Разрыв человека, привыкшего не просто говорить, но писать на родном языке, резкое погружение в чужой язык чаще всего завершается тем, что этот человек либо совсем перестает писать, либо продолжает свою работу на том языке, на котором писал прежде, стараясь не замечать двусмысленности создавшегося положения. Когда Инга Каретникова уехала из России, перед ней, как и перед многими другими людьми гуманитарных профессий, должен был встать этот катастрофический вопрос: возможно ли продолжение того, что она делала, там? Сорок два года жизни в Америке ответили на этот вопрос с предельной выразительностью: она продолжала работать в том же профессиональном ритме, с тем же напряжением и тем же блеском, только язык ее труда изменился: книги Каретниковой выходили не в переводе с русского, как это случается почти всегда, — она писала их по-английски. Помню, как она однажды сказала мне: «Знаешь, детка, я, кажется, справилась. Я не только сама понимаю, что говорят американские дети, но и они понимают меня».

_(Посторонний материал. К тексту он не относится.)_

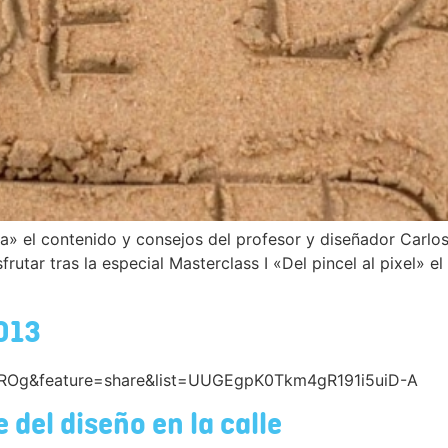
ra» el contenido y consejos del profesor y diseñador Carlos
frutar tras la especial Masterclass I «Del pincel al pixel» e
2013
7ROg&feature=share&list=UUGEgpK0Tkm4gR191i5uiD-A
 del diseño en la calle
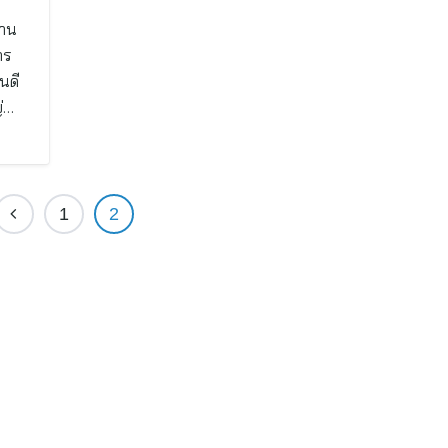
ธาน
าร
นดี
ญ่…
1
2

«Портреты» — поразительный опыт возвращения не только в прожитую жизнь — лучше сказать «судьбу», — но и в лоно родного языка, вытесненного в силу обусловленных этой судьбой обстоятельств. Работая над «Портретами», она нанизывала человеческие характеры на стержень собственной биографии, с каждым из них возвращаясь обратно, в не остывшую за столько десятилетий колыбель своего, как говорят по-английски, «mother tongue», в буквальном переводе — «материнского языка».